Exercise aim: Copy the entries exactly. Leave nothing out and add nothing.

Dataset excerpts:
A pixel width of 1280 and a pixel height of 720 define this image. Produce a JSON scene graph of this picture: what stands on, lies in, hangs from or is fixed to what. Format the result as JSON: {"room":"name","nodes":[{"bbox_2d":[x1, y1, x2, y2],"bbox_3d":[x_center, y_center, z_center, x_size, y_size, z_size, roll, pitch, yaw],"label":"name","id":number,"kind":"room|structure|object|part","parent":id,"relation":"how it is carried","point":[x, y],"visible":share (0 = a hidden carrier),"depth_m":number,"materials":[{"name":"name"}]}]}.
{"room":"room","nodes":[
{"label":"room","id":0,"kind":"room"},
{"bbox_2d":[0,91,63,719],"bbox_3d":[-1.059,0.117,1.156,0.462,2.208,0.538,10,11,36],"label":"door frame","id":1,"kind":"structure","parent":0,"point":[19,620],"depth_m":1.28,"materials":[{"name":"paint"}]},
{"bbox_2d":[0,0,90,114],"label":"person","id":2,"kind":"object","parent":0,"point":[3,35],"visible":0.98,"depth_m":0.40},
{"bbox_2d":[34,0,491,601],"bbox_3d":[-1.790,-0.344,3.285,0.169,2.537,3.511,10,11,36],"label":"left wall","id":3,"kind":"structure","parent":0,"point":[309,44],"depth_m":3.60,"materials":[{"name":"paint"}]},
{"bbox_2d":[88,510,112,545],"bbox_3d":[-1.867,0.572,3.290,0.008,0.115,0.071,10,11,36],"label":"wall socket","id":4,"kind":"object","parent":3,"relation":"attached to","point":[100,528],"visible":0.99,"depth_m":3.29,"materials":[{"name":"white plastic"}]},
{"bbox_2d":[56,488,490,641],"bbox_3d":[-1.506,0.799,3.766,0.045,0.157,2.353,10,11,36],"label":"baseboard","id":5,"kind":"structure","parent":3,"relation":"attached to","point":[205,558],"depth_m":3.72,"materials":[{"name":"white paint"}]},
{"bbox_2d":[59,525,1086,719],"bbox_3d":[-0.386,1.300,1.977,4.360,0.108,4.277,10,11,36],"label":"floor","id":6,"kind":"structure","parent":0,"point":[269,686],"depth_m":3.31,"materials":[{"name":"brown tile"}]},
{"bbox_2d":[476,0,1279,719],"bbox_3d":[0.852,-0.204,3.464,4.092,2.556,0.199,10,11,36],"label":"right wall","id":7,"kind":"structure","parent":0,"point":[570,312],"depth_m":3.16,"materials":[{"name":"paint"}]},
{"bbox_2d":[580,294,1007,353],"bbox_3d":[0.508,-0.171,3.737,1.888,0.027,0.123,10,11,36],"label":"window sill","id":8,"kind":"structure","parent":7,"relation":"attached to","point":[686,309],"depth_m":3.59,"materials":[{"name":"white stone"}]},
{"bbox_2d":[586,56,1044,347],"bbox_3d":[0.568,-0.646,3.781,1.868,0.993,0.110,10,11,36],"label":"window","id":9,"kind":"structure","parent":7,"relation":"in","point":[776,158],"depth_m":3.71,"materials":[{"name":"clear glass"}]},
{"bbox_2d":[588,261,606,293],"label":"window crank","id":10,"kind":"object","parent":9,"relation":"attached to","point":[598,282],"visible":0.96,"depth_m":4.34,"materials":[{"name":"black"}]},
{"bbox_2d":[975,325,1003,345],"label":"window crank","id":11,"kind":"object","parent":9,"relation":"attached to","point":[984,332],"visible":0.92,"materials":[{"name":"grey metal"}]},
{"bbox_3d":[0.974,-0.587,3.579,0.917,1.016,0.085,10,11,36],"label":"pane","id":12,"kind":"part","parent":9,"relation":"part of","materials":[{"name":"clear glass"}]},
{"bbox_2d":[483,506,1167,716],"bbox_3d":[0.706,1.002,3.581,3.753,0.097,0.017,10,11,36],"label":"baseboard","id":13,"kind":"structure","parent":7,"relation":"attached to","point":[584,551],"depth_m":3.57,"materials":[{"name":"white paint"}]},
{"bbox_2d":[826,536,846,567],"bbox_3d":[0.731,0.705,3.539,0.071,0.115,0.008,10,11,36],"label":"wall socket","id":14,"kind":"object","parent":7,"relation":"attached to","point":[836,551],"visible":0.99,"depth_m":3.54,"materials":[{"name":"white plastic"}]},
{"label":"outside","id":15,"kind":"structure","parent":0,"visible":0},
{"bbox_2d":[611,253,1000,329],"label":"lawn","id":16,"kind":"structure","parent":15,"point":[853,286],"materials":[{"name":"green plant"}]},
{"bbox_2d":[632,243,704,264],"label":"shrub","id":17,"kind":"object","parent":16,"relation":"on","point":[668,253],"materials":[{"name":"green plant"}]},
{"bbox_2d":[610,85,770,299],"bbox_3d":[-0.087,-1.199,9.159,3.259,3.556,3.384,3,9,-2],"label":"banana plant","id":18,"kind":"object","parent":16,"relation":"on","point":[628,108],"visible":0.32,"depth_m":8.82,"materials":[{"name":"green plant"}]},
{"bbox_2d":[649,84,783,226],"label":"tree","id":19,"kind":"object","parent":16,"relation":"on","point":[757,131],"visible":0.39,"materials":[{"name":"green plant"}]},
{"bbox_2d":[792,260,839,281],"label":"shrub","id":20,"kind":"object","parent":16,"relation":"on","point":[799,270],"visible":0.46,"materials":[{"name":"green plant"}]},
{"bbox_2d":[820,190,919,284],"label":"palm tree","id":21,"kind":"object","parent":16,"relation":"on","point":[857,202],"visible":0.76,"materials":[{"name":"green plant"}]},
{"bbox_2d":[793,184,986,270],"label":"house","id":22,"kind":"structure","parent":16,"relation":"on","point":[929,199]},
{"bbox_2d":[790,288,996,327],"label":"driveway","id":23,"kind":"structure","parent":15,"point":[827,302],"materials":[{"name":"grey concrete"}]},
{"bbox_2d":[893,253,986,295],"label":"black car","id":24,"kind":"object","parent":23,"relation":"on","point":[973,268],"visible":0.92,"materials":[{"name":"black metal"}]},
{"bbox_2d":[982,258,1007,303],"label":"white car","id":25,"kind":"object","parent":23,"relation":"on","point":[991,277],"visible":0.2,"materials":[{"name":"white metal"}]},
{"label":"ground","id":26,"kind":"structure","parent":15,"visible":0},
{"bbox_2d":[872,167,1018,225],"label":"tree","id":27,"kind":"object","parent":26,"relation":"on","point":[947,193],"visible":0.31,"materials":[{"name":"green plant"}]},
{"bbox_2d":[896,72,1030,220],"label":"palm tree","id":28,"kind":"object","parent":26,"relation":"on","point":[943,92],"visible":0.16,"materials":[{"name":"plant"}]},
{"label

Exercise response:
A pixel width of 1280 and a pixel height of 720 define this image. Produce a JSON scene graph of this picture: what stands on, lies in, hangs from or is fixed to what. Format the result as JSON: {"room":"name","nodes":[{"bbox_2d":[x1, y1, x2, y2],"bbox_3d":[x_center, y_center, z_center, x_size, y_size, z_size, roll, pitch, yaw],"label":"name","id":number,"kind":"room|structure|object|part","parent":id,"relation":"how it is carried","point":[x, y],"visible":share (0 = a hidden carrier),"depth_m":number,"materials":[{"name":"name"}]}]}.
{"room":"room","nodes":[
{"label":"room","id":0,"kind":"room"},
{"bbox_2d":[0,91,63,719],"bbox_3d":[-1.059,0.117,1.156,0.462,2.208,0.538,10,11,36],"label":"door frame","id":1,"kind":"structure","parent":0,"point":[19,620],"depth_m":1.28,"materials":[{"name":"paint"}]},
{"bbox_2d":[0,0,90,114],"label":"person","id":2,"kind":"object","parent":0,"point":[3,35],"visible":0.98,"depth_m":0.40},
{"bbox_2d":[34,0,491,601],"bbox_3d":[-1.790,-0.344,3.285,0.169,2.537,3.511,10,11,36],"label":"left wall","id":3,"kind":"structure","parent":0,"point":[309,44],"depth_m":3.60,"materials":[{"name":"paint"}]},
{"bbox_2d":[88,510,112,545],"bbox_3d":[-1.867,0.572,3.290,0.008,0.115,0.071,10,11,36],"label":"wall socket","id":4,"kind":"object","parent":3,"relation":"attached to","point":[100,528],"visible":0.99,"depth_m":3.29,"materials":[{"name":"white plastic"}]},
{"bbox_2d":[56,488,490,641],"bbox_3d":[-1.506,0.799,3.766,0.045,0.157,2.353,10,11,36],"label":"baseboard","id":5,"kind":"structure","parent":3,"relation":"attached to","point":[205,558],"depth_m":3.72,"materials":[{"name":"white paint"}]},
{"bbox_2d":[59,525,1086,719],"bbox_3d":[-0.386,1.300,1.977,4.360,0.108,4.277,10,11,36],"label":"floor","id":6,"kind":"structure","parent":0,"point":[269,686],"depth_m":3.31,"materials":[{"name":"brown tile"}]},
{"bbox_2d":[476,0,1279,719],"bbox_3d":[0.852,-0.204,3.464,4.092,2.556,0.199,10,11,36],"label":"right wall","id":7,"kind":"structure","parent":0,"point":[570,312],"depth_m":3.16,"materials":[{"name":"paint"}]},
{"bbox_2d":[580,294,1007,353],"bbox_3d":[0.508,-0.171,3.737,1.888,0.027,0.123,10,11,36],"label":"window sill","id":8,"kind":"structure","parent":7,"relation":"attached to","point":[686,309],"depth_m":3.59,"materials":[{"name":"white stone"}]},
{"bbox_2d":[586,56,1044,347],"bbox_3d":[0.568,-0.646,3.781,1.868,0.993,0.110,10,11,36],"label":"window","id":9,"kind":"structure","parent":7,"relation":"in","point":[776,158],"depth_m":3.71,"materials":[{"name":"clear glass"}]},
{"bbox_2d":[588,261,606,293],"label":"window crank","id":10,"kind":"object","parent":9,"relation":"attached to","point":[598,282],"visible":0.96,"depth_m":4.34,"materials":[{"name":"black"}]},
{"bbox_2d":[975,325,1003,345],"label":"window crank","id":11,"kind":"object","parent":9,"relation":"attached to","point":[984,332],"visible":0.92,"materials":[{"name":"grey metal"}]},
{"bbox_3d":[0.974,-0.587,3.579,0.917,1.016,0.085,10,11,36],"label":"pane","id":12,"kind":"part","parent":9,"relation":"part of","materials":[{"name":"clear glass"}]},
{"bbox_2d":[483,506,1167,716],"bbox_3d":[0.706,1.002,3.581,3.753,0.097,0.017,10,11,36],"label":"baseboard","id":13,"kind":"structure","parent":7,"relation":"attached to","point":[584,551],"depth_m":3.57,"materials":[{"name":"white paint"}]},
{"bbox_2d":[826,536,846,567],"bbox_3d":[0.731,0.705,3.539,0.071,0.115,0.008,10,11,36],"label":"wall socket","id":14,"kind":"object","parent":7,"relation":"attached to","point":[836,551],"visible":0.99,"depth_m":3.54,"materials":[{"name":"white plastic"}]},
{"label":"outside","id":15,"kind":"structure","parent":0,"visible":0},
{"bbox_2d":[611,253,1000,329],"label":"lawn","id":16,"kind":"structure","parent":15,"point":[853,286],"materials":[{"name":"green plant"}]},
{"bbox_2d":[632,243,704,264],"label":"shrub","id":17,"kind":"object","parent":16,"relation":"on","point":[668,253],"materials":[{"name":"green plant"}]},
{"bbox_2d":[610,85,770,299],"bbox_3d":[-0.087,-1.199,9.159,3.259,3.556,3.384,3,9,-2],"label":"banana plant","id":18,"kind":"object","parent":16,"relation":"on","point":[628,108],"visible":0.32,"depth_m":8.82,"materials":[{"name":"green plant"}]},
{"bbox_2d":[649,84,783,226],"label":"tree","id":19,"kind":"object","parent":16,"relation":"on","point":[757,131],"visible":0.39,"materials":[{"name":"green plant"}]},
{"bbox_2d":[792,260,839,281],"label":"shrub","id":20,"kind":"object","parent":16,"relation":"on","point":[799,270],"visible":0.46,"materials":[{"name":"green plant"}]},
{"bbox_2d":[820,190,919,284],"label":"palm tree","id":21,"kind":"object","parent":16,"relation":"on","point":[857,202],"visible":0.76,"materials":[{"name":"green plant"}]},
{"bbox_2d":[793,184,986,270],"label":"house","id":22,"kind":"structure","parent":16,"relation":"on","point":[929,199]},
{"bbox_2d":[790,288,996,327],"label":"driveway","id":23,"kind":"structure","parent":15,"point":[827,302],"materials":[{"name":"grey concrete"}]},
{"bbox_2d":[893,253,986,295],"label":"black car","id":24,"kind":"object","parent":23,"relation":"on","point":[973,268],"visible":0.92,"materials":[{"name":"black metal"}]},
{"bbox_2d":[982,258,1007,303],"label":"white car","id":25,"kind":"object","parent":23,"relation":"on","point":[991,277],"visible":0.2,"materials":[{"name":"white metal"}]},
{"label":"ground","id":26,"kind":"structure","parent":15,"visible":0},
{"bbox_2d":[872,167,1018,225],"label":"tree","id":27,"kind":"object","parent":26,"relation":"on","point":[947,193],"visible":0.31,"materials":[{"name":"green plant"}]},
{"bbox_2d":[896,72,1030,220],"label":"palm tree","id":28,"kind":"object","parent":26,"relation":"on","point":[943,92],"visible":0.16,"materials":[{"name":"plant"}]},
{"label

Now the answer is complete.